START DATASET

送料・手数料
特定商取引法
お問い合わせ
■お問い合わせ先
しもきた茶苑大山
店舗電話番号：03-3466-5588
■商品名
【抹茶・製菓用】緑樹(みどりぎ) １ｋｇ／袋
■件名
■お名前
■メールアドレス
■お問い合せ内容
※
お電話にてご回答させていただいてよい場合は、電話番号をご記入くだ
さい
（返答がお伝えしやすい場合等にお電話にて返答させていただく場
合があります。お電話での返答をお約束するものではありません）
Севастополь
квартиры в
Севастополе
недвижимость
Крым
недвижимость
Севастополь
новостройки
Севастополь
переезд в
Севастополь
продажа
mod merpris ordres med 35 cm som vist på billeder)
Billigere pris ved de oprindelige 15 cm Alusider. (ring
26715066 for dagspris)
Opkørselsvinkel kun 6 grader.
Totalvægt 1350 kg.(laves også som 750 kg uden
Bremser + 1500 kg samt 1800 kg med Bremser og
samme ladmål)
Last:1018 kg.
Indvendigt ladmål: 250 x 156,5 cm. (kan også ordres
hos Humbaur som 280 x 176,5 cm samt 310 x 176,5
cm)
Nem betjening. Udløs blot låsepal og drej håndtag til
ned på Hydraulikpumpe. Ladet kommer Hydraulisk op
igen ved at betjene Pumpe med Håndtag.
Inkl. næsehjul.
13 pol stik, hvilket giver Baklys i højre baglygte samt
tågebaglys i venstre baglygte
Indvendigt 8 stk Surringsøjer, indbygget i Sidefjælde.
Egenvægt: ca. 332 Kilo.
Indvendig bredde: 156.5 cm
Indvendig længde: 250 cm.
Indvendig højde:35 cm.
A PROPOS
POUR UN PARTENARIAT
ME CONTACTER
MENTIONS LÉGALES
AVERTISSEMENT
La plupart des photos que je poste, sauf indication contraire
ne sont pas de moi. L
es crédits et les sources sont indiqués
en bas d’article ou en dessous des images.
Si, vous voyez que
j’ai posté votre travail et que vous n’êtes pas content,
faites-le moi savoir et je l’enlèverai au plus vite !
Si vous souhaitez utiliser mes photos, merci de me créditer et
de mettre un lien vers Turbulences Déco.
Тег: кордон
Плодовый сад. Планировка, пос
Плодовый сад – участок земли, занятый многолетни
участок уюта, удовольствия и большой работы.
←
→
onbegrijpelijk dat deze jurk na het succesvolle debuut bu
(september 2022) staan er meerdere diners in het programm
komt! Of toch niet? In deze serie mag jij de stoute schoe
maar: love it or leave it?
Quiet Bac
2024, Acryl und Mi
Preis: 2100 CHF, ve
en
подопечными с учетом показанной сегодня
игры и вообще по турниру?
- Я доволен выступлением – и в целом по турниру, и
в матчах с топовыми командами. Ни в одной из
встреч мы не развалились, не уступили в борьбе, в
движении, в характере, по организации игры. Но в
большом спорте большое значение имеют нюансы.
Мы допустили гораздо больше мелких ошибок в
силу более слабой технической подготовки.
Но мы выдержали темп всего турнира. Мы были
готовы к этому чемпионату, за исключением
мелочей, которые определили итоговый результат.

END DATASET

◆ **EXERCISE PROMPT**: Reproduce every line of the rows above without changing anything.

◆ **SOLUTION FOR THIS TASK**:
送料・手数料
特定商取引法
お問い合わせ
■お問い合わせ先
しもきた茶苑大山
店舗電話番号：03-3466-5588
■商品名
【抹茶・製菓用】緑樹(みどりぎ) １ｋｇ／袋
■件名
■お名前
■メールアドレス
■お問い合せ内容
※
お電話にてご回答させていただいてよい場合は、電話番号をご記入くだ
さい
（返答がお伝えしやすい場合等にお電話にて返答させていただく場
合があります。お電話での返答をお約束するものではありません）
Севастополь
квартиры в
Севастополе
недвижимость
Крым
недвижимость
Севастополь
новостройки
Севастополь
переезд в
Севастополь
продажа
mod merpris ordres med 35 cm som vist på billeder)
Billigere pris ved de oprindelige 15 cm Alusider. (ring
26715066 for dagspris)
Opkørselsvinkel kun 6 grader.
Totalvægt 1350 kg.(laves også som 750 kg uden
Bremser + 1500 kg samt 1800 kg med Bremser og
samme ladmål)
Last:1018 kg.
Indvendigt ladmål: 250 x 156,5 cm. (kan også ordres
hos Humbaur som 280 x 176,5 cm samt 310 x 176,5
cm)
Nem betjening. Udløs blot låsepal og drej håndtag til
ned på Hydraulikpumpe. Ladet kommer Hydraulisk op
igen ved at betjene Pumpe med Håndtag.
Inkl. næsehjul.
13 pol stik, hvilket giver Baklys i højre baglygte samt
tågebaglys i venstre baglygte
Indvendigt 8 stk Surringsøjer, indbygget i Sidefjælde.
Egenvægt: ca. 332 Kilo.
Indvendig bredde: 156.5 cm
Indvendig længde: 250 cm.
Indvendig højde:35 cm.
A PROPOS
POUR UN PARTENARIAT
ME CONTACTER
MENTIONS LÉGALES
AVERTISSEMENT
La plupart des photos que je poste, sauf indication contraire
ne sont pas de moi. L
es crédits et les sources sont indiqués
en bas d’article ou en dessous des images.
Si, vous voyez que
j’ai posté votre travail et que vous n’êtes pas content,
faites-le moi savoir et je l’enlèverai au plus vite !
Si vous souhaitez utiliser mes photos, merci de me créditer et
de mettre un lien vers Turbulences Déco.
Тег: кордон
Плодовый сад. Планировка, пос
Плодовый сад – участок земли, занятый многолетни
участок уюта, удовольствия и большой работы.
←
→
onbegrijpelijk dat deze jurk na het succesvolle debuut bu
(september 2022) staan er meerdere diners in het programm
komt! Of toch niet? In deze serie mag jij de stoute schoe
maar: love it or leave it?
Quiet Bac
2024, Acryl und Mi
Preis: 2100 CHF, ve
en
подопечными с учетом показанной сегодня
игры и вообще по турниру?
- Я доволен выступлением – и в целом по турниру, и
в матчах с топовыми командами. Ни в одной из
встреч мы не развалились, не уступили в борьбе, в
движении, в характере, по организации игры. Но в
большом спорте большое значение имеют нюансы.
Мы допустили гораздо больше мелких ошибок в
силу более слабой технической подготовки.
Но мы выдержали темп всего турнира. Мы были
готовы к этому чемпионату, за исключением
мелочей, которые определили итоговый результат.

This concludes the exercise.